Thursday, August 13, 2015

Salt Pillars


There was a four lane bowling alley in my childhood, the Carrasco Bowling.  It was a few blocks from the house we rented for the summer. The long idle summer of us children. We roamed the Bowling Alley many times, we rented their special shoes and rolled the bowling balls with our two small hands a couple of times. As a child I did not understand why the place was bombed and reduced to rubble before the following summer.

Analyzing the recent past is not easy judging by the discord and vitriol associated with competing narratives. This was the Cold War coming to a theater near me. A few blocks away to be precise. It was a message to the oligarchy said the perpetrators, one of which became the country's president a few years ago. Being the past so nonsensical and so immutable makes me want to find refuge in the future instead. 

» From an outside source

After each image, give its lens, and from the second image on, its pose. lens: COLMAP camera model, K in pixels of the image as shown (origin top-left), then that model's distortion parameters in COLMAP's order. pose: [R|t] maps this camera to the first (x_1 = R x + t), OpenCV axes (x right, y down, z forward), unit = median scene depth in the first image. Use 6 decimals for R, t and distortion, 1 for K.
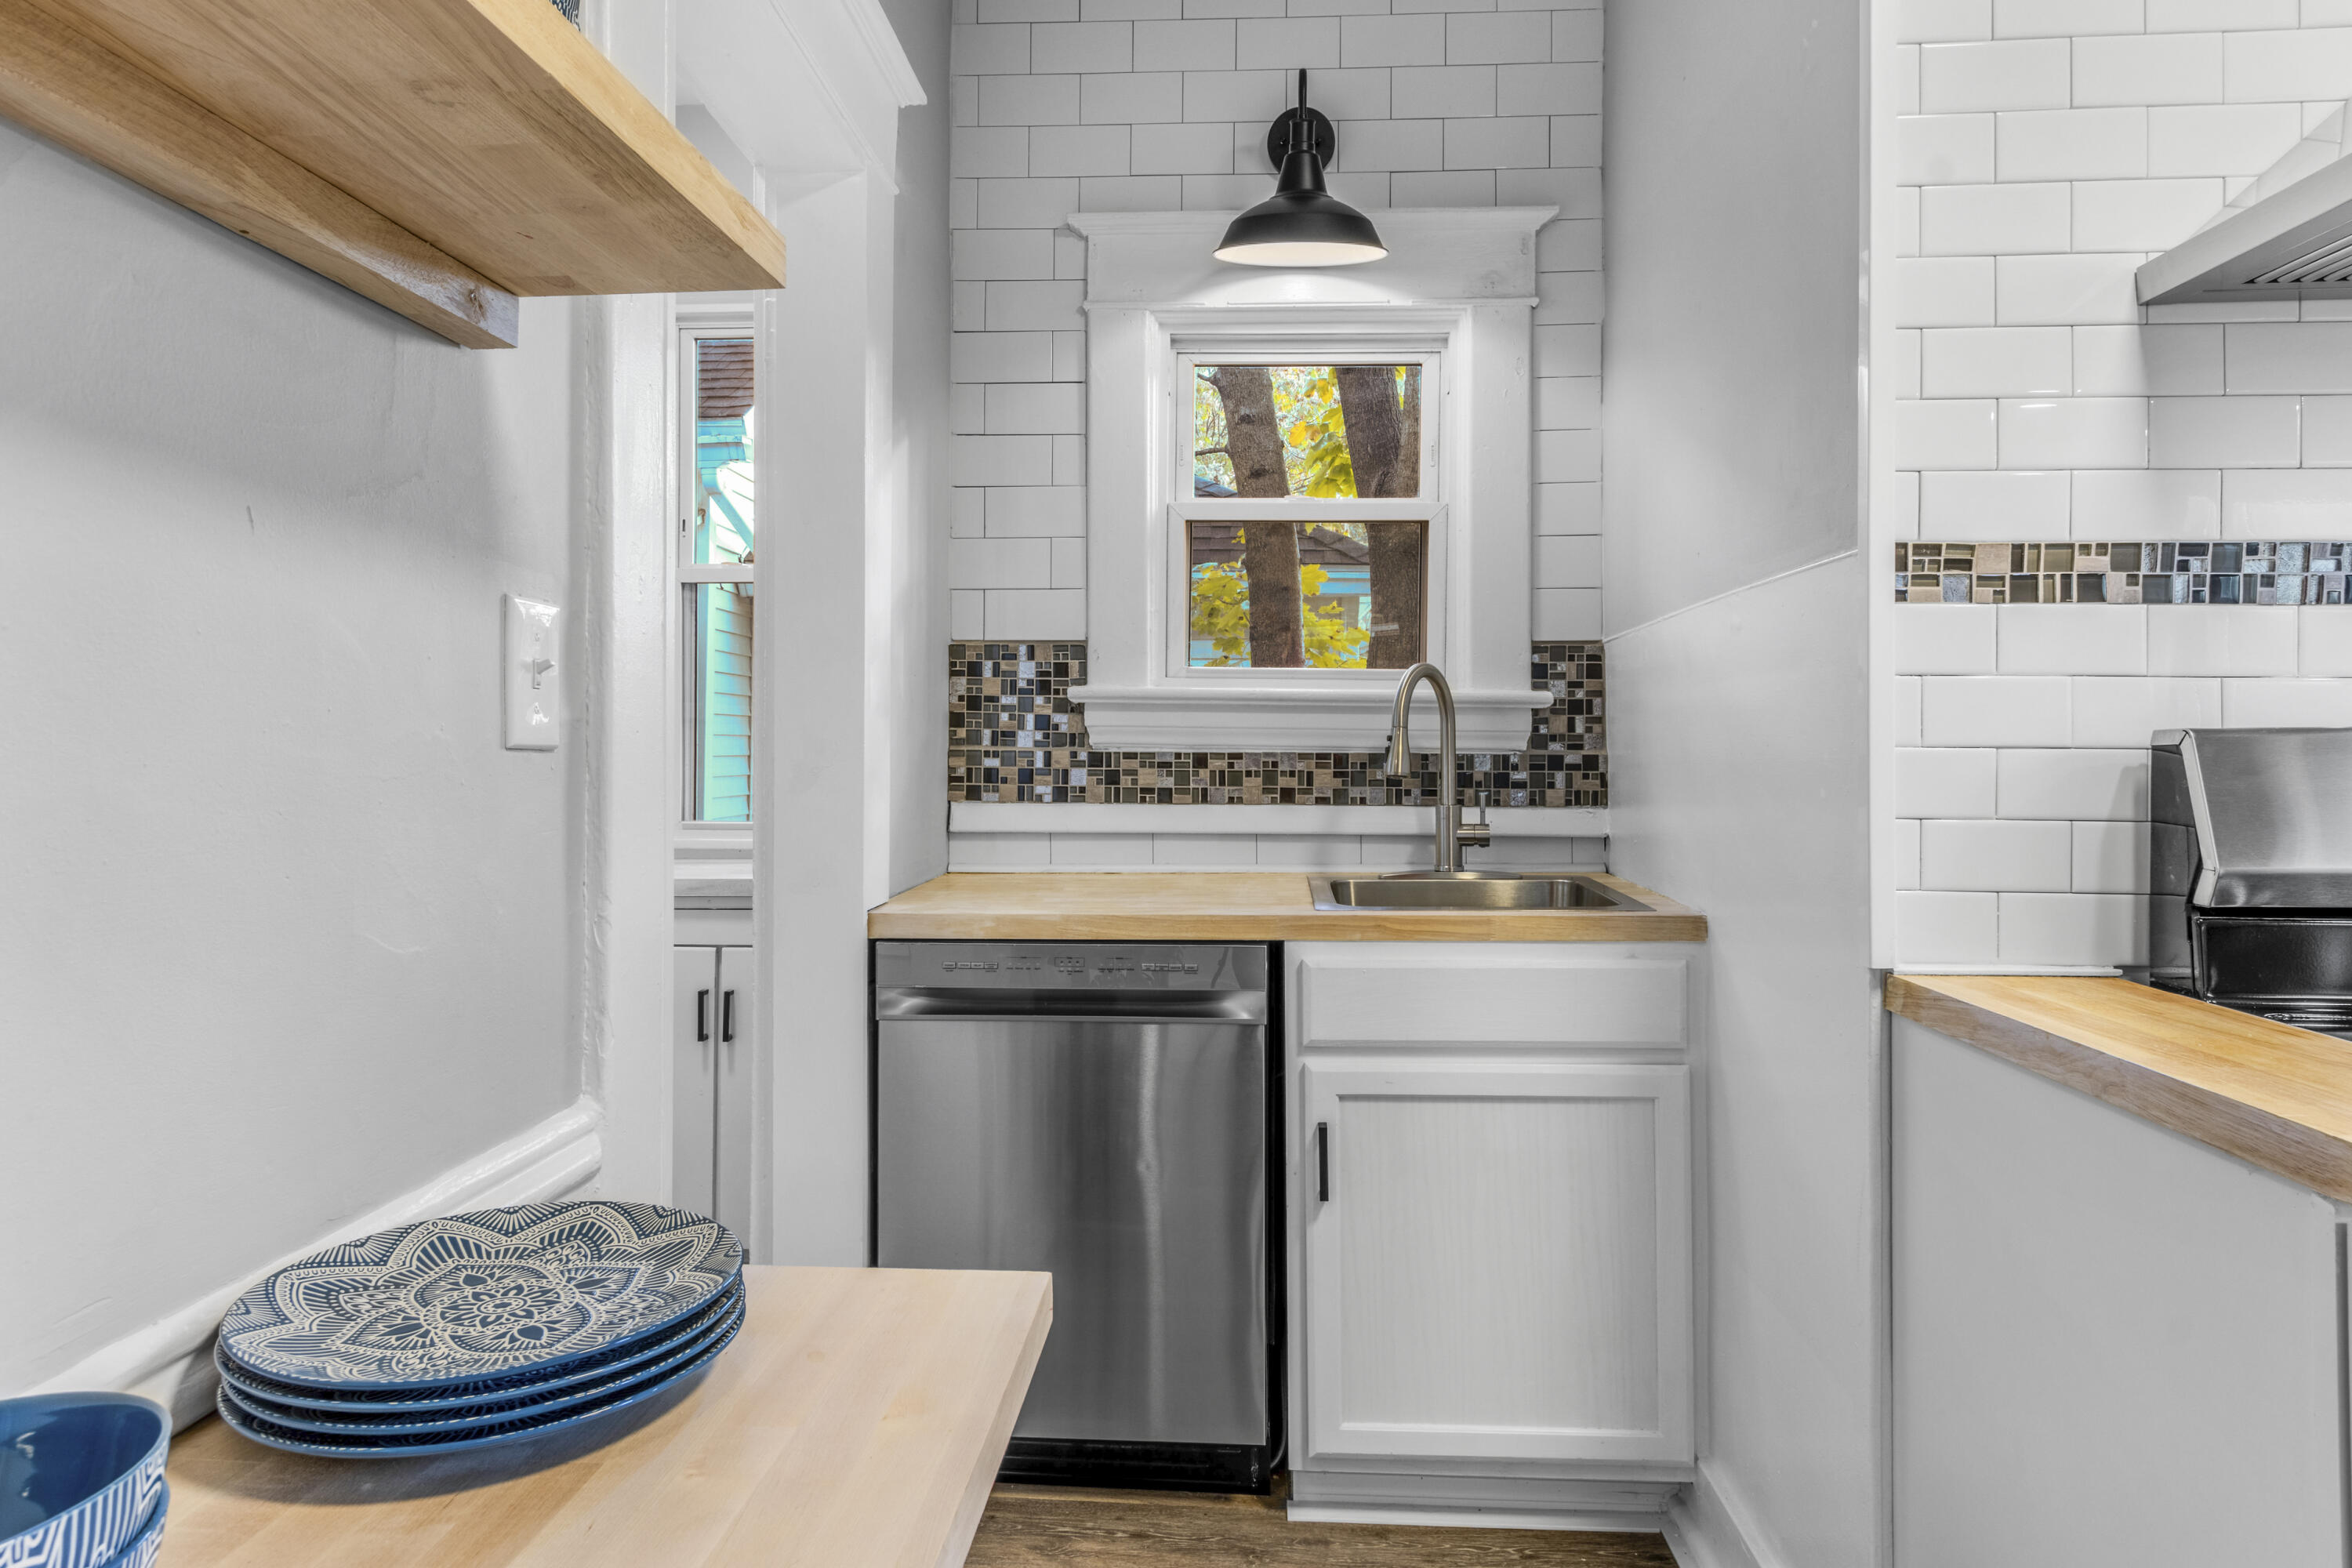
lens RADIAL K [[1372.4, 0, 1179.1], [0, 1372.4, 741.9], [0, 0, 1]] dist [0.003663, 0.000793]
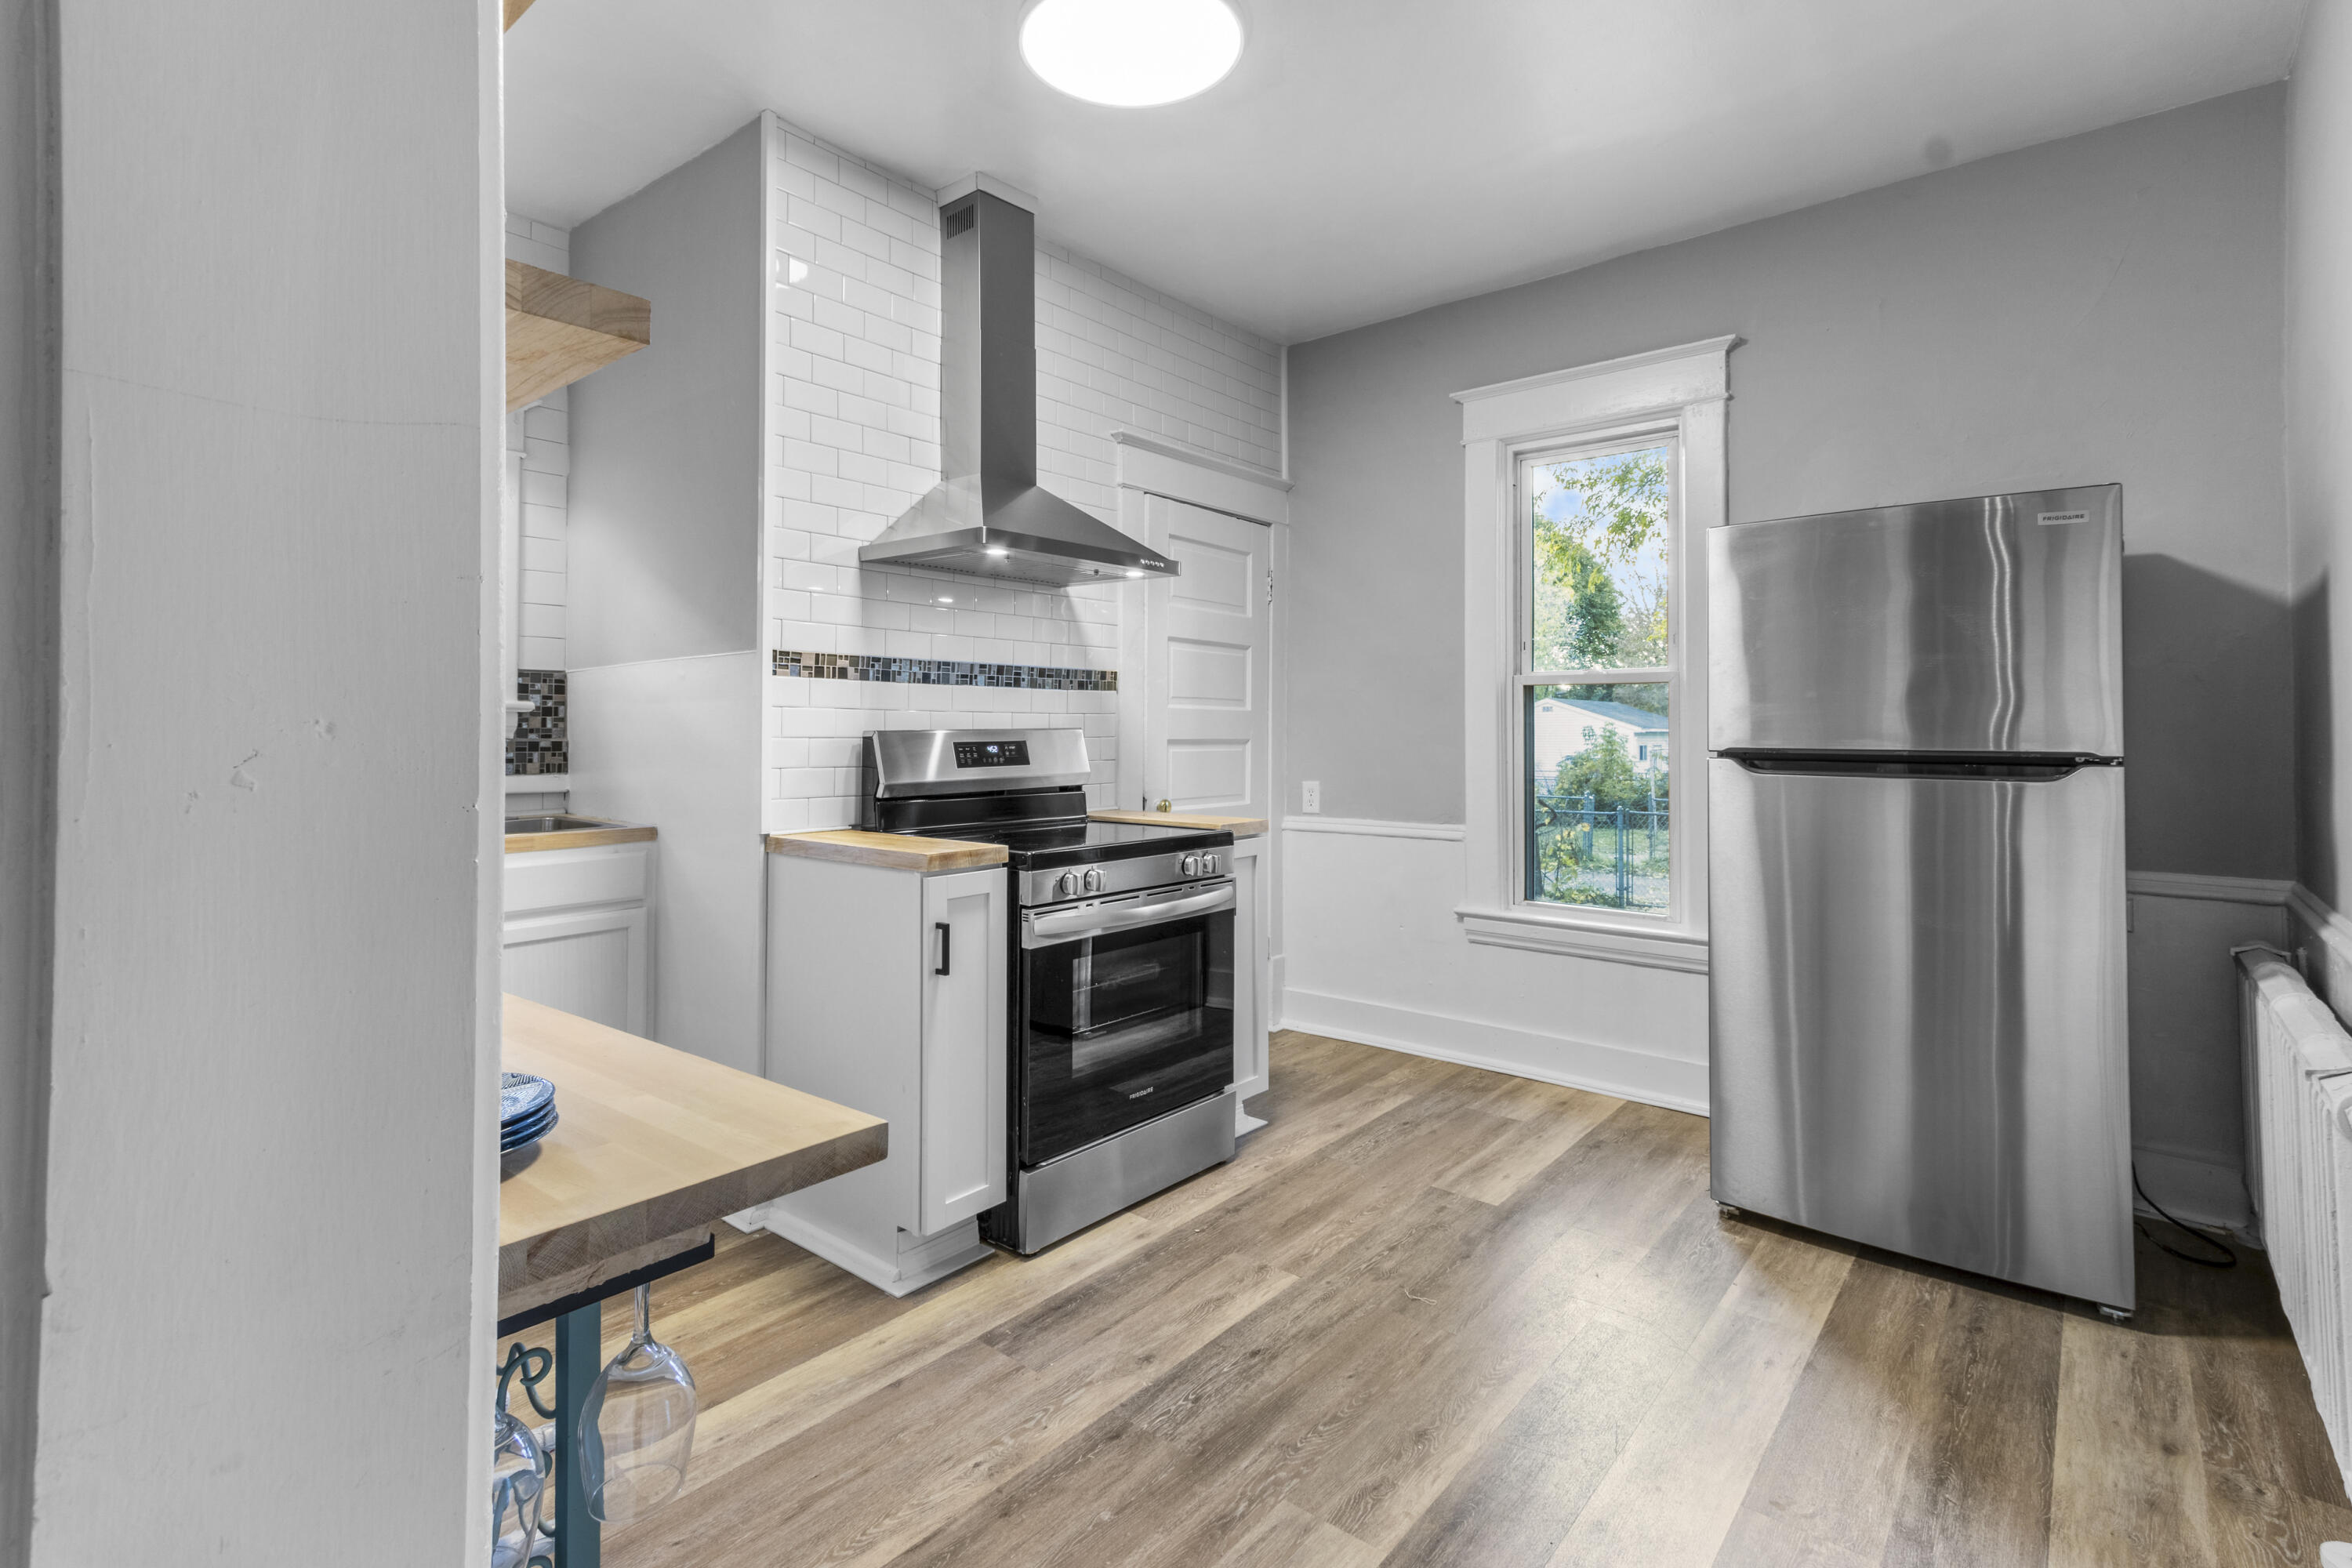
lens RADIAL K [[1108.0, 0, 1176.0], [0, 1108.0, 716.3], [0, 0, 1]] dist [0.000845, 0.000102]
pose [[0.594620, 0.010224, 0.803942, -0.554550], [-0.001973, 0.999935, -0.011257, -0.011767], [-0.804004, 0.005108, 0.594601, -0.636802]]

May be that was the reason Mrs. Lot was warned not to look back. Six words state what happened when she looked back, yet I found nineteen different English variants, and many pages of commentary on that simple event.

One of them of note:
"But Lot's wife looked back longingly and was turned into a pillar of salt."

where longingly implies the problem was looking at the past, not just back at a physical place.

A pillar of salt, what a great metaphor for the paralyzing danger of dwelling in the past.

There are two ways of avoiding looking at the past. One way is being young and having no past to look at. The other way preached by my father is staying busy,  the opposite of the long idle summer of a child.